Lower coffee intake, quit processed foods or try to at least cut out a lot of it, take in more alkaline vs bad acidic products like sodas and other fake fruit juices try to live gluten free the gluten that is made these days is beyond processed and hardly recognizable by the tract system in our guts, it’s hardly able to break down the protein in the gluten made in todays society vs that of say the 1950s and older.

More fruits and vegetables = better alkaline intake = better pH balance = smoother digestive track = over all better immune system.

Always remember you are what you eat! If your digestive system is taken care of, the chances are most likely your immune system is well equipped.

Other tips. If it’s cold outside, don’t try to be the tough butt by braving the cold, bundle up! Your immune system works better when the body is warm. Also limit animal protein in take.
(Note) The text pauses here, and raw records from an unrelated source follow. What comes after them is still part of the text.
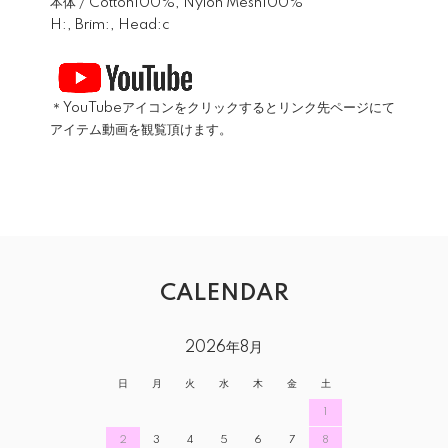
本体 / Cotton100%, Nylon Mesh100%
H:, Brim:, Head:c
＊YouTubeアイコンをクリックするとリンク先ページにて
アイテム動画を観覧頂けます。
CALENDAR
2026年8月
日
月
火
水
木
金
土
1
2
3
4
5
6
7
8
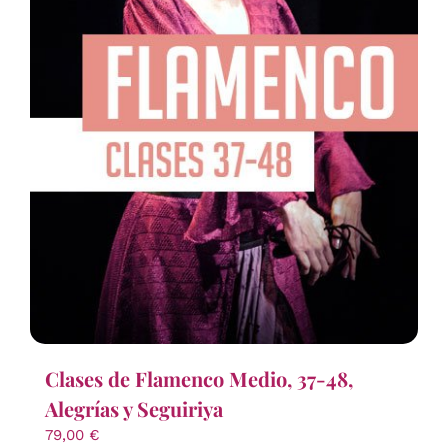
Clases de Flamenco Medio, 37-48,
Alegrías y Seguiriya
79,00
€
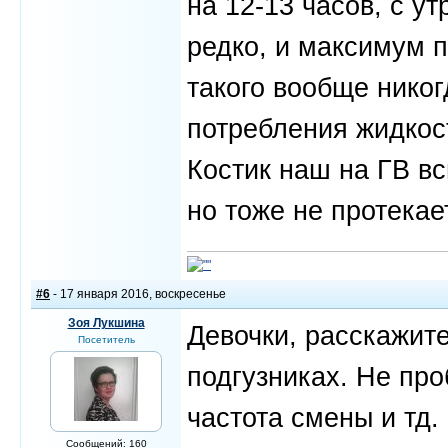
на 12-13 часов, с у
редко, и максимум п
такого вообще нико
потребления жидкост
Костик наш на ГВ вс
но тоже не протекает
#6
- 17 января 2016, воскресенье
Зоя Лукшина
Девочки, расскажит
Посетитель
подгузниках. Не про
частота смены и тд.
Сообщений: 160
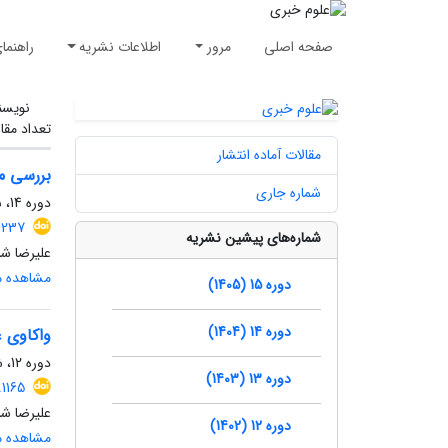
صفحه اصلی
مرور
اطلاعات نشریه
راهنما
نویسن
تعداد مقا
مقالات آماده انتشار
بررسی مو
شماره جاری
دوره 14، شماره 1، بهار 1404، صفحه
.1237
شماره‌های پیشین نشریه
علیرضا ش
مشاهده مق
دوره 15 (1405)
دوره 14 (1404)
واکاوی ع
دوره 12، شماره 3، زمستان 1402
دوره 13 (1403)
.1165
علیرضا ش
دوره 12 (1402)
مشاهده مق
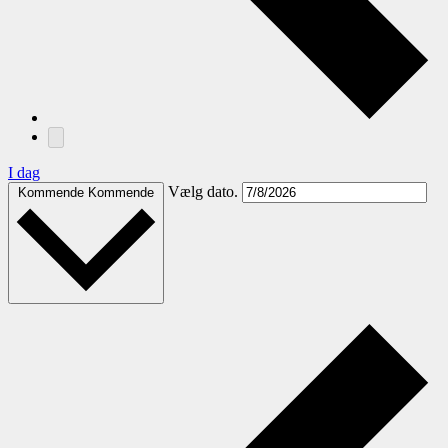
I dag
Vælg dato.
Kommende
Kommende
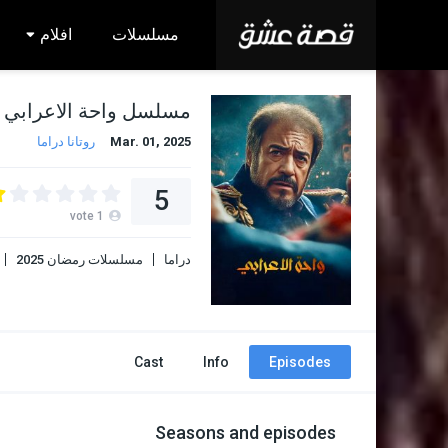
مسلسلات
افلام
مسلسل واحة الاعرابي
Mar. 01, 2025
روتانا دراما
5
vote
1
دراما
مسلسلات رمضان 2025
Cast
Info
Episodes
Seasons and episodes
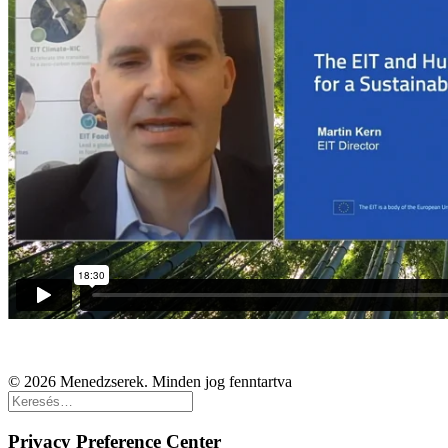
© 2026 Menedzserek. Minden jog fenntartva
Privacy Preference Center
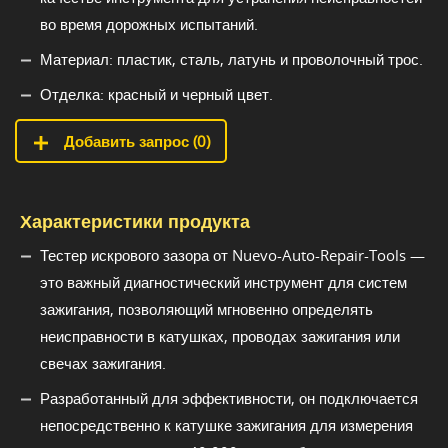
во время дорожных испытаний.
Материал: пластик, сталь, латунь и проволочный трос.
Отделка: красный и черный цвет.
Добавить запрос (
0
)
Характеристики продукта
Тестер искрового зазора от Nuevo-Auto-Repair-Tools —
это важный диагностический инструмент для систем
зажигания, позволяющий мгновенно определять
неисправности в катушках, проводах зажигания или
свечах зажигания.
Разработанный для эффективности, он подключается
непосредственно к катушке зажигания для измерения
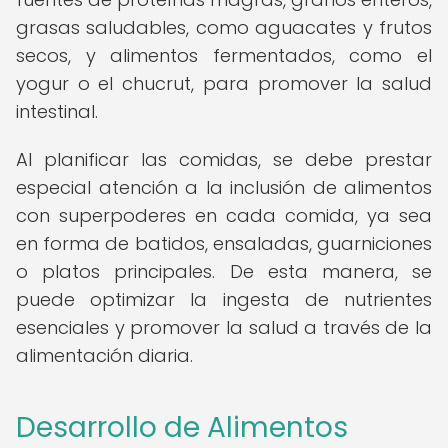
grasas saludables, como aguacates y frutos
secos, y alimentos fermentados, como el
yogur o el chucrut, para promover la salud
intestinal.
Al planificar las comidas, se debe prestar
especial atención a la inclusión de alimentos
con superpoderes en cada comida, ya sea
en forma de batidos, ensaladas, guarniciones
o platos principales. De esta manera, se
puede optimizar la ingesta de nutrientes
esenciales y promover la salud a través de la
alimentación diaria.
Desarrollo de Alimentos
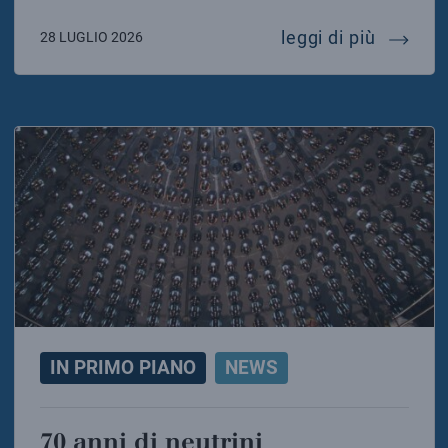
mariafel
leggi di più
28 LUGLIO 2026
IN PRIMO PIANO
NEWS
70 anni di neutrini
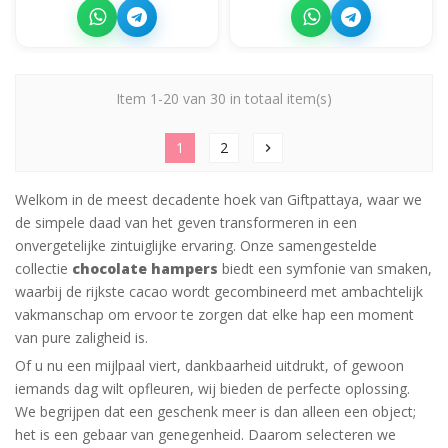
Item 1-20 van 30 in totaal item(s)
1
2
chevron_right
Welkom in de meest decadente hoek van Giftpattaya, waar we
de simpele daad van het geven transformeren in een
onvergetelijke zintuiglijke ervaring. Onze samengestelde
collectie
chocolate hampers
biedt een symfonie van smaken,
waarbij de rijkste cacao wordt gecombineerd met ambachtelijk
vakmanschap om ervoor te zorgen dat elke hap een moment
van pure zaligheid is.
Of u nu een mijlpaal viert, dankbaarheid uitdrukt, of gewoon
iemands dag wilt opfleuren, wij bieden de perfecte oplossing.
We begrijpen dat een geschenk meer is dan alleen een object;
het is een gebaar van genegenheid. Daarom selecteren we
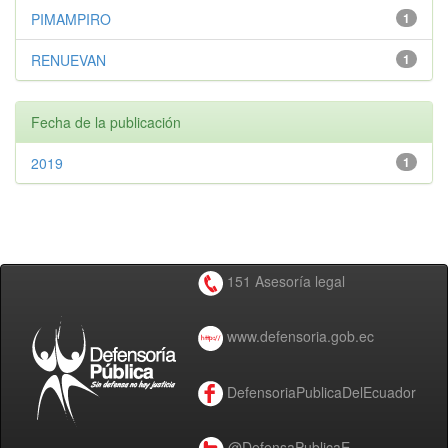
PIMAMPIRO
1
RENUEVAN
1
Fecha de la publicación
2019
1
151 Asesoría legal
www.defensoria.gob.ec
DefensoriaPublicaDelEcuador
@DefensaPublicaE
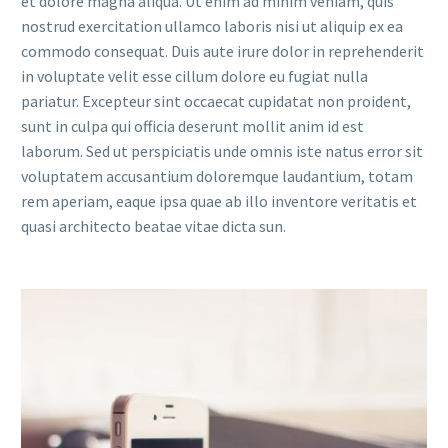
et dolore magna aliqua. Ut enim ad minim veniam, quis
nostrud exercitation ullamco laboris nisi ut aliquip ex ea
commodo consequat. Duis aute irure dolor in reprehenderit
in voluptate velit esse cillum dolore eu fugiat nulla
pariatur. Excepteur sint occaecat cupidatat non proident,
sunt in culpa qui officia deserunt mollit anim id est
laborum. Sed ut perspiciatis unde omnis iste natus error sit
voluptatem accusantium doloremque laudantium, totam
rem aperiam, eaque ipsa quae ab illo inventore veritatis et
quasi architecto beatae vitae dicta sun.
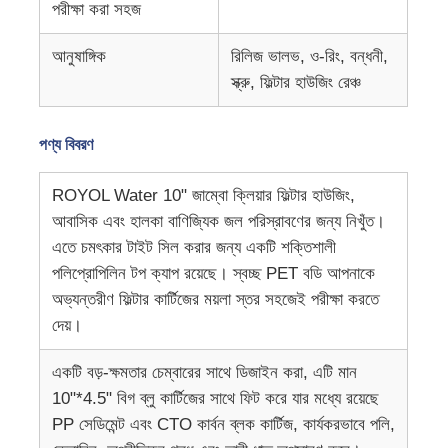
পরীক্ষা করা সহজ
জল ফিল্টার হাউজিং
আনুষাঙ্গিক
রিলিজ ভালভ, ও-রিং, বন্ধনী,
স্ক্রু, ফিল্টার হাউজিং রেঞ্চ
ওয়াটার ফিল্টার কার্টিজ
পণ্য বিবরণ
আবাসিক RO মেমব্রেন
ROYOL Water 10" জাম্বো ক্লিয়ার ফিল্টার হাউজিং,
আবাসিক এবং হালকা বাণিজ্যিক জল পরিস্রাবণের জন্য নিখুঁত।
ইউভি ওয়াটার স্টেরিলাইজার
এতে চমৎকার টাইট সিল করার জন্য একটি শক্তিশালী
পলিপ্রোপিলিন টপ ক্যাপ রয়েছে। স্বচ্ছ PET বডি আপনাকে
অভ্যন্তরীণ ফিল্টার কার্টিজের ময়লা স্তর সহজেই পরীক্ষা করতে
জল ফিল্টার সংযোগ ফিটিং
দেয়।
ইন্ডাস্ট্রিয়াল RO মেম্ব্রান
একটি বড়-ক্ষমতার চেম্বারের সাথে ডিজাইন করা, এটি মান
10"*4.5" বিগ ব্লু কার্টিজের সাথে ফিট করে যার মধ্যে রয়েছে
PP সেডিমেন্ট এবং CTO কার্বন ব্লক কার্টিজ, কার্যকরভাবে পলি,
RO মেমব্রেন হাউজিং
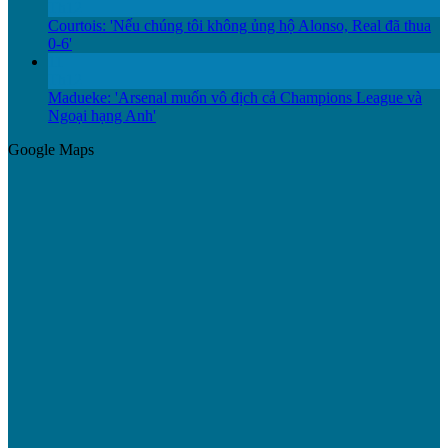
Th12
Courtois: 'Nếu chúng tôi không ủng hộ Alonso, Real đã thua
0-6'
11
Th12
Madueke: 'Arsenal muốn vô địch cả Champions League và
Ngoại hạng Anh'
Google Maps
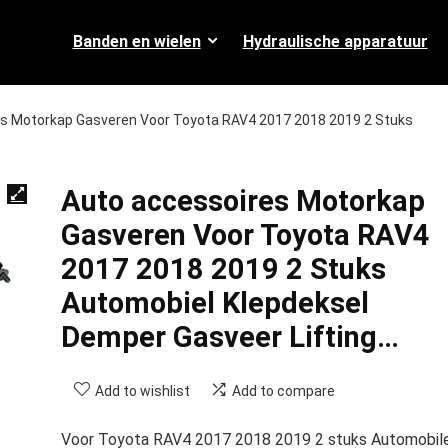
Banden en wielen
Hydraulische apparatuur
s Motorkap Gasveren Voor Toyota RAV4 2017 2018 2019 2 Stuks
Auto accessoires Motorkap
Gasveren Voor Toyota RAV4
2017 2018 2019 2 Stuks
Automobiel Klepdeksel
Demper Gasveer Lifting…
Add to wishlist
Add to compare
Voor Toyota RAV4 2017 2018 2019 2 stuks Automobil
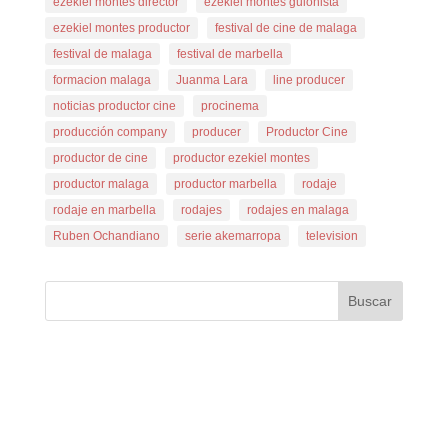
ezekiel montes director
ezekiel montes guionista
ezekiel montes productor
festival de cine de malaga
festival de malaga
festival de marbella
formacion malaga
Juanma Lara
line producer
noticias productor cine
procinema
producción company
producer
Productor Cine
productor de cine
productor ezekiel montes
productor malaga
productor marbella
rodaje
rodaje en marbella
rodajes
rodajes en malaga
Ruben Ochandiano
serie akemarropa
television
Buscar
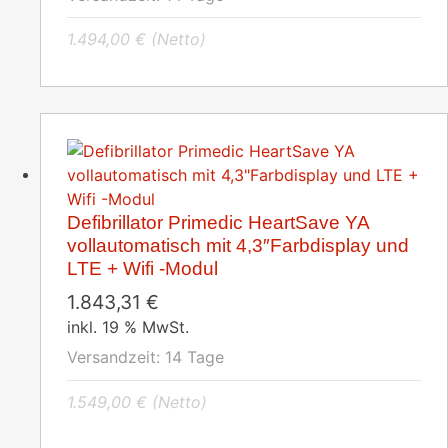
1.494,00
€
(Netto)
Defibrillator Primedic HeartSave YA
vollautomatisch mit 4,3″Farbdisplay und
LTE + Wifi -Modul
1.843,31
€
inkl. 19 % MwSt.
Versandzeit:
14 Tage
1.549,00
€
(Netto)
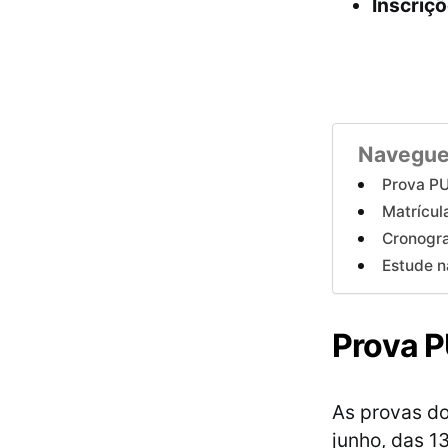
Inscriç
Navegue
Prova P
Matrícul
Cronogr
Estude 
Prova 
As provas do
junho, das 1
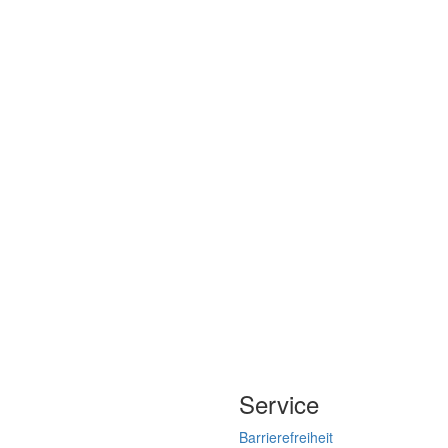
Service
Barrierefreiheit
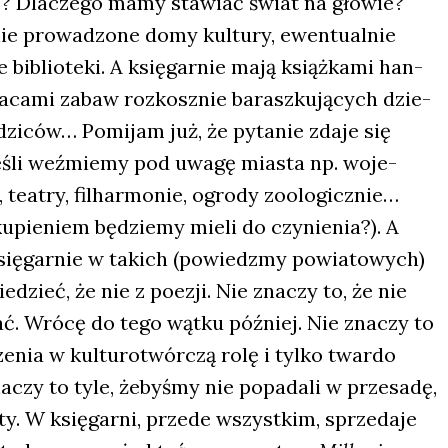
ją]”? Dla­cze­go mamy sta­wiać świat na gło­wie?
ie pro­wa­dzo­ne domy kul­tu­ry, ewen­tu­al­nie
biblio­te­ki. A księ­gar­nie mają książ­ka­mi han­
pla­ca­mi zabaw roz­kosz­nie barasz­ku­ją­cych dzie­
rodzi­ców… Pomi­jam już, że pyta­nie zda­je się
jeśli weź­mie­my pod uwa­gę mia­sta np. woje­
teatry, fil­har­mo­nie, ogro­dy zoo­lo­gicz­nie…
­pie­niem będzie­my mie­li do czy­nie­nia?). A
księ­gar­nie w takich (powiedz­my powia­to­wych)
­dzieć, że nie z poezji. Nie zna­czy to, że nie
ać. Wró­cę do tego wąt­ku póź­niej. Nie zna­czy to
­nia w kul­tu­ro­twór­czą rolę i tyl­ko twar­do
­czy to tyle, żeby­śmy nie popa­da­li w prze­sa­dę,
uty. W księ­gar­ni, przede wszyst­kim, sprze­da­je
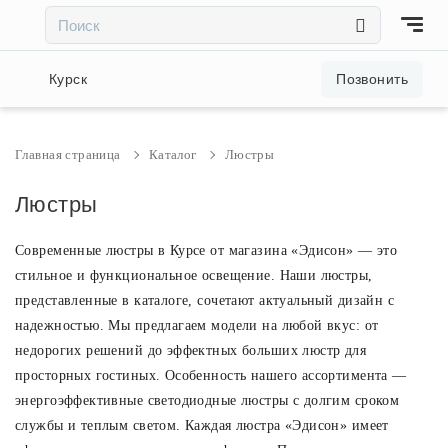
×
×
Акции и скидки
Курск
Позвонить
Люстры
Главная страница
Каталог
Люстры
Светильники
Люстры
Современные люстры в Курсе от магазина «Эдисон» — это
Бра
стильное и функциональное освещение. Наши люстры,
представленные в каталоге, сочетают актуальный дизайн с
Настольные лампы
надежностью. Мы предлагаем модели на любой вкус: от
недорогих решений до эффектных больших люстр для
Торшеры
просторных гостиных. Особенность нашего ассортимента —
энергоэффективные светодиодные люстры с долгим сроком
службы и теплым светом. Каждая люстра «Эдисон» имеет
Трековые системы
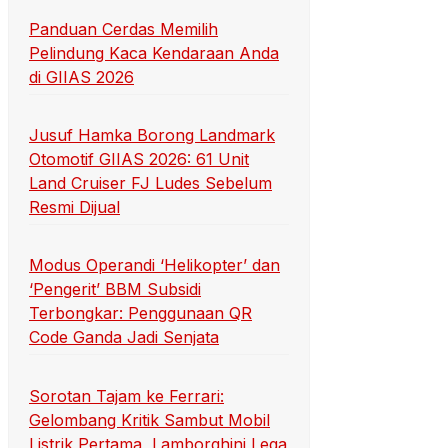
Panduan Cerdas Memilih
Pelindung Kaca Kendaraan Anda
di GIIAS 2026
Jusuf Hamka Borong Landmark
Otomotif GIIAS 2026: 61 Unit
Land Cruiser FJ Ludes Sebelum
Resmi Dijual
Modus Operandi ‘Helikopter’ dan
‘Pengerit’ BBM Subsidi
Terbongkar: Penggunaan QR
Code Ganda Jadi Senjata
Sorotan Tajam ke Ferrari:
Gelombang Kritik Sambut Mobil
Listrik Pertama, Lamborghini Lega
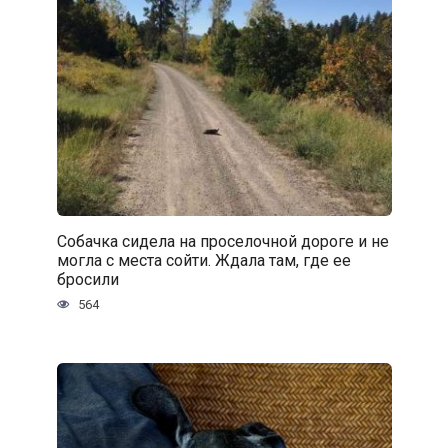
Собачка сидела на проселочной дороге и не
могла с места сойти. Ждала там, где ее
бросили
564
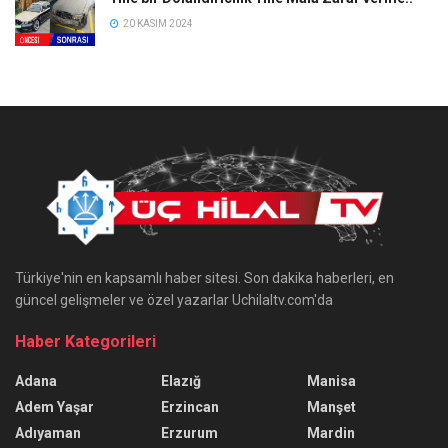
20 KASIM 2024
Türkiye'nin en kapsamlı haber sitesi. Son dakika haberleri, en
güncel gelişmeler ve özel yazarlar Uchilaltv.com'da
Haber Kategorileri
Adana
Elazığ
Manisa
Adem Yaşar
Erzincan
Manşet
Adıyaman
Erzurum
Mardin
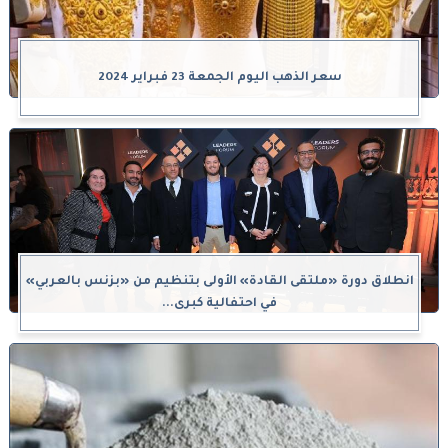
سعر الذهب اليوم الجمعة 23 فبراير 2024
انطلاق دورة «ملتقى القادة» الأولى بتنظيم من «بزنس بالعربي»
في احتفالية كبرى...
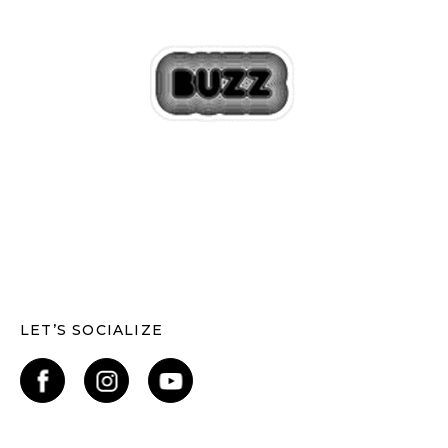
LET’S SOCIALIZE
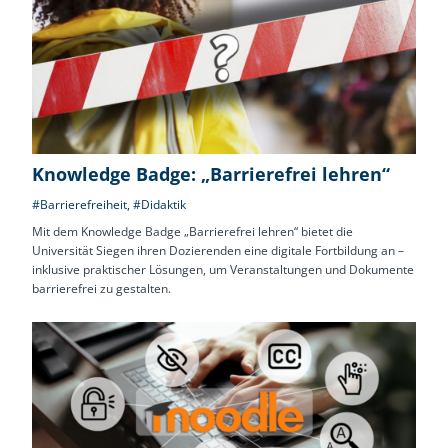
Knowledge Badge: „Barrierefrei lehren“
#Barrierefreiheit
,
#Didaktik
Mit dem Knowledge Badge „Barrierefrei lehren“ bietet die
Universität Siegen ihren Dozierenden eine digitale Fortbildung an –
inklusive praktischer Lösungen, um Veranstaltungen und Dokumente
barrierefrei zu gestalten.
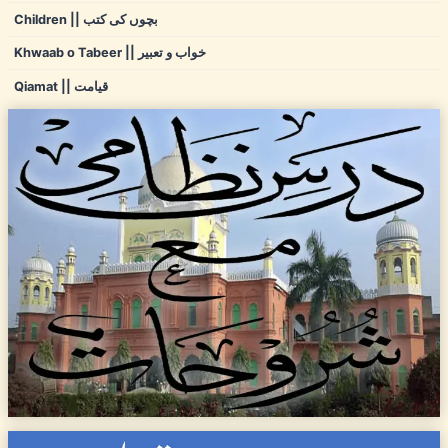
Children || بچوں کی کتب
Khwaab o Tabeer || خواب و تعبیر
Qiamat || قیامت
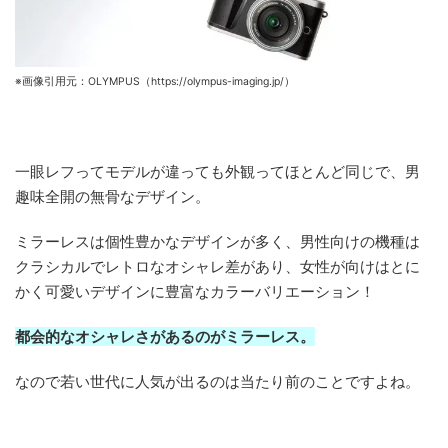
※画像引用元：OLYMPUS（https://olympus-imaging.jp/）
一眼レフってモデルが違っても外観ってほとんど同じで、男
趣味全開の無骨なデザイン。
ミラーレスは個性豊かなデザインが多く、男性向けの機種は
クラシカルでレトロなオシャレ差があり、女性が向けはとに
かく可愛いデザインに豊富なカラーバリエーション！
都会的なオシャレさがあるのがミラーレス。
なので若い世代に人気が出るのは当たり前のことですよね。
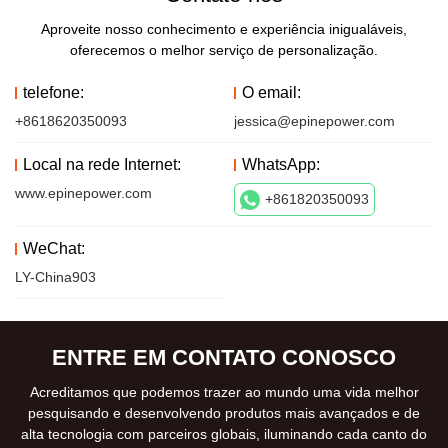
Aproveite nosso conhecimento e experiência inigualáveis,
oferecemos o melhor serviço de personalização.
telefone:
O email:
+8618620350093
jessica@epinepower.com
Local na rede Internet:
WhatsApp:
www.epinepower.com
+861820350093
WeChat:
LY-China903
ENTRE EM CONTATO CONOSCO
Acreditamos que podemos trazer ao mundo uma vida melhor
pesquisando e desenvolvendo produtos mais avançados e de
alta tecnologia com parceiros globais, iluminando cada canto do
Try to avoid saturated fat. This is a huge one. Also avoid the bad cholesterol LDL. Eat more HDL cholesterol foods like Salmon, but nowadays you gotta watch out for Pacific Salmon because of the radiation from Fukishima. I’m honestly not too sure which is better for you, wild salmon from the Pacific OR farm raised salmon (fed junk on top of junk).

Coloma's avatar

My 2 are not buying bottled water every day and filling a bottle for my car at home from the purifier, and walking 30 minutes every other day at least.
Baby steps. I refuse to give up my bi-monthly massage though, my body NEEDS the work.
Saving $2 a day on bottled water almost pays for my 1 hr. reflexology massage.

gailcalled's avatar

Eat non-animal protein. 25 lbs of black beans cost c. $37.

Cheap ground beef from Walmart’s at $2.25/lb gets you 25 lbs. for $56

Put a dollar bill (or two) into your savings jar every evening. At the beginning of each month, deposit the $31 or $30 in a savings account. That’s $360 (0r $720) saved at the endof the year.

Park car at the farthest spot in the parking lot when going to the supermarket. Bench press your bags of groceries.

johnpowell's avatar

I write down all I spend in a moleskin. I also write down what I owe and when and my balances. Sometimes paper is better than computers.

pleiades's avatar

I missed this one too thanks @gailcalled

“Bench press your bags of groceries.”